--- How to complete this task ---
Provide the number of lines below containing the word "pixels", without any other words.

(Page layout parsing data)
========================================================================
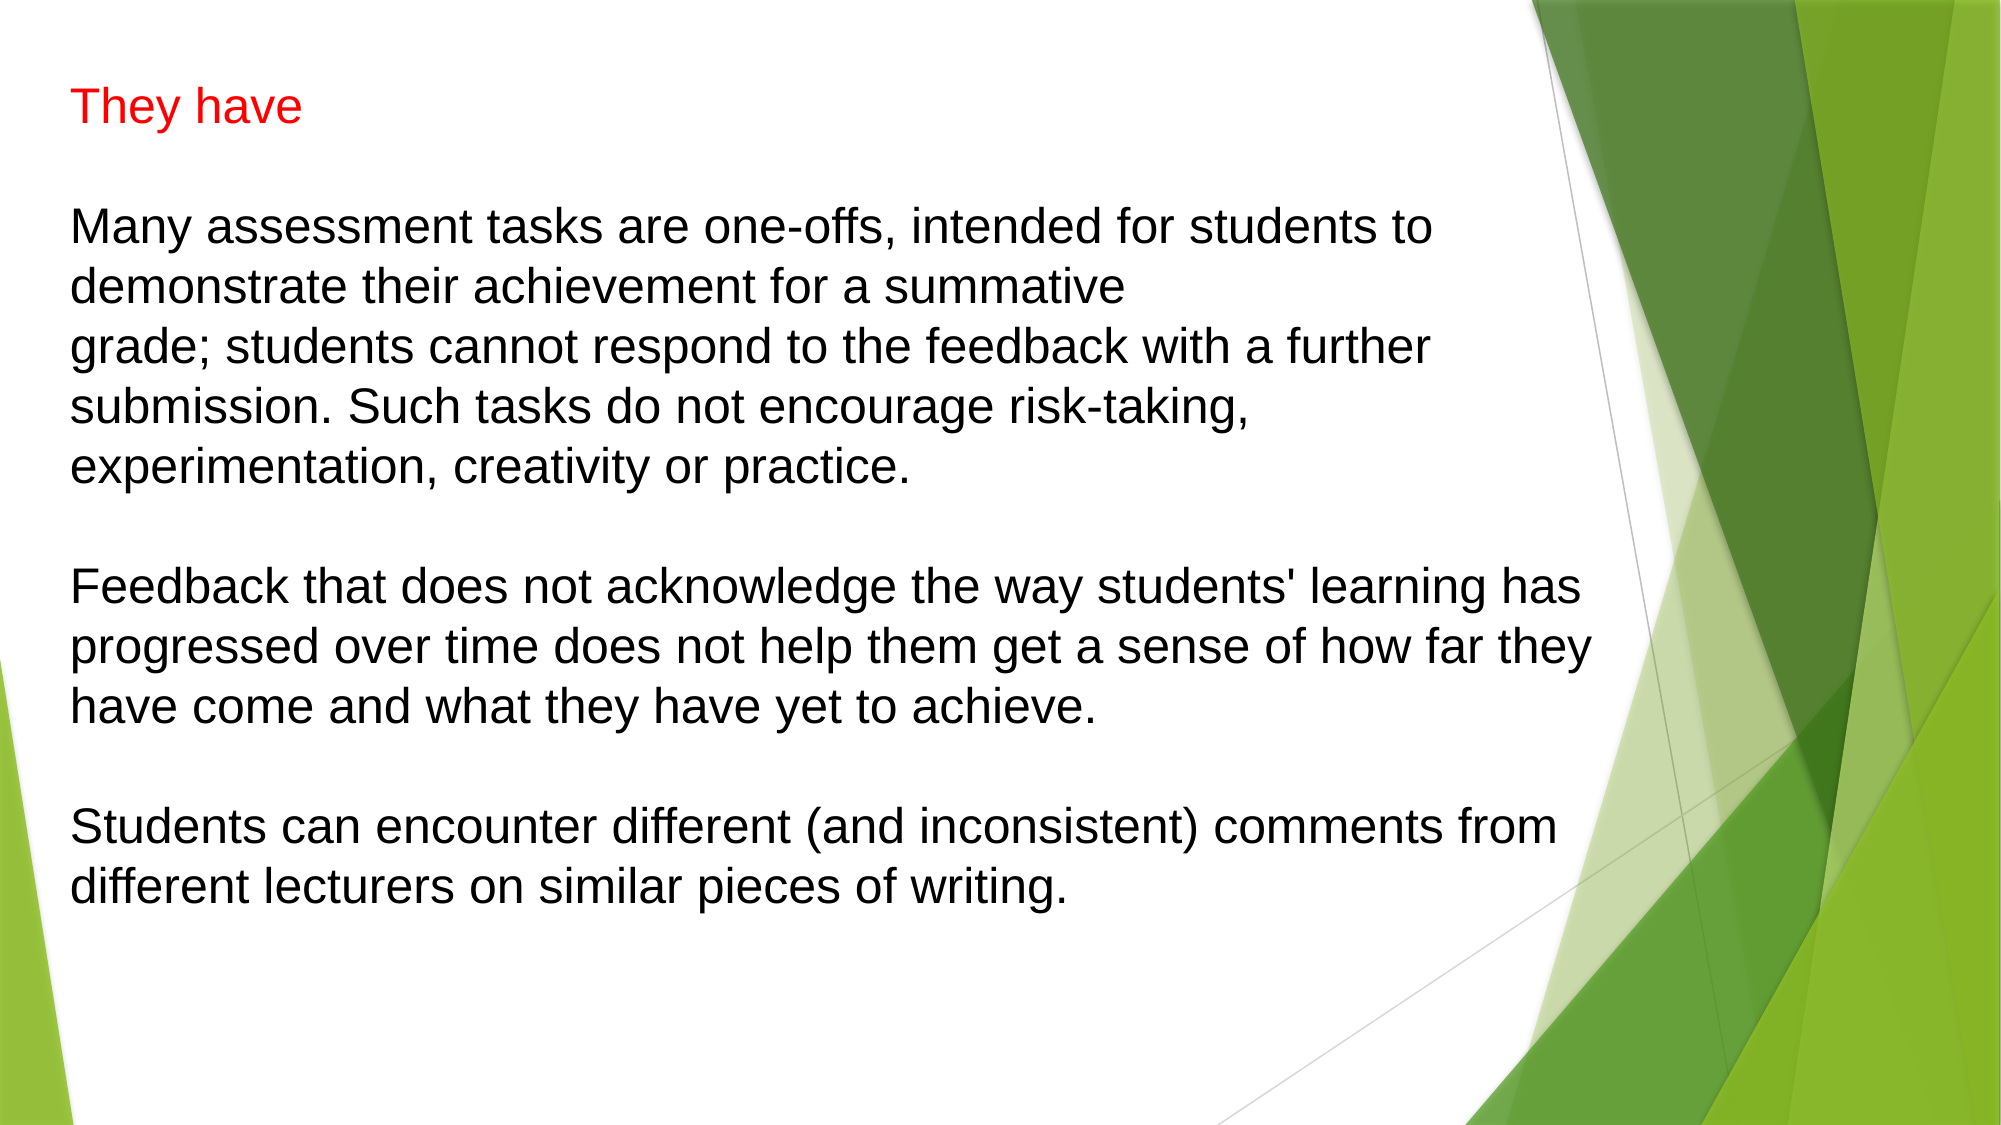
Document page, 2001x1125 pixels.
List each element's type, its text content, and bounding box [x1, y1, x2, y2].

text_box They have Many assessment tasks are one-offs, intended for students to demonstrate their achievement for a summative grade; students cannot respond to the feedback with a further submission. Such tasks do not encourage risk-taking, experimentation, creativity or practice. Feedback that does not acknowledge the way students' learning has progressed over time does not help them get a sense of how far they have come and what they have yet to achieve. Students can encounter different (and inconsistent) comments from different lecturers on similar pieces of writing. [55, 65, 1627, 921]
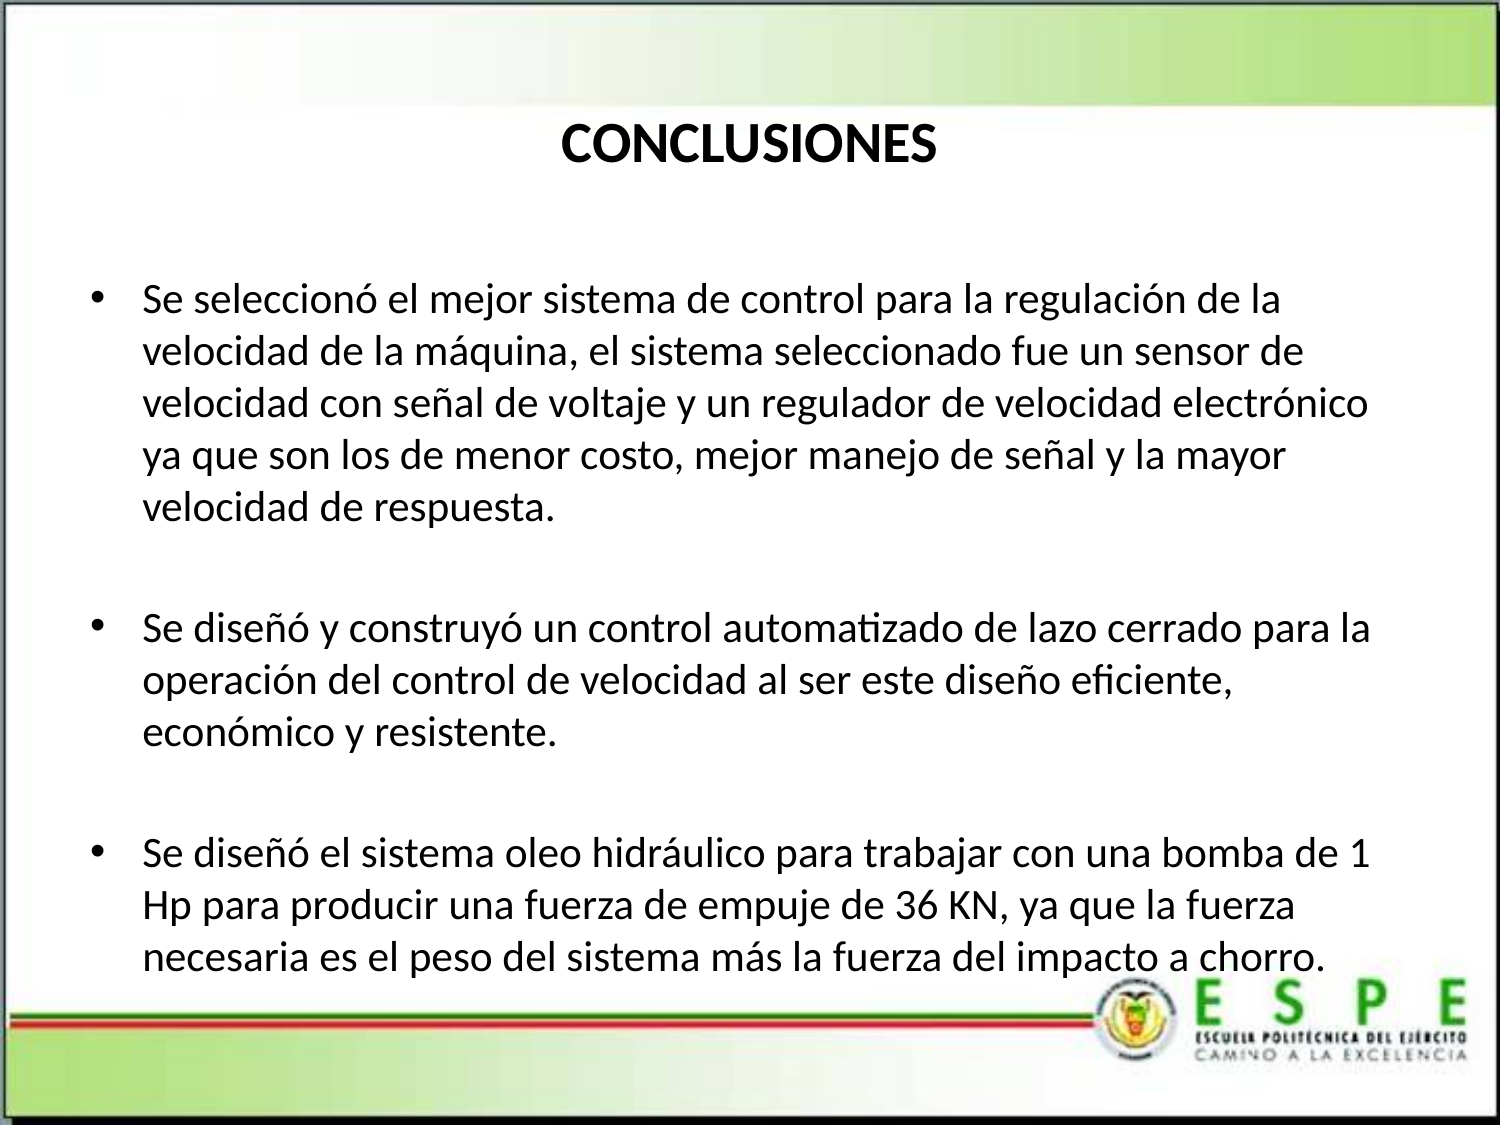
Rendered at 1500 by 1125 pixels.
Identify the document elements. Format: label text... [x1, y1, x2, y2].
========================================================================
--- Exercise output ---
2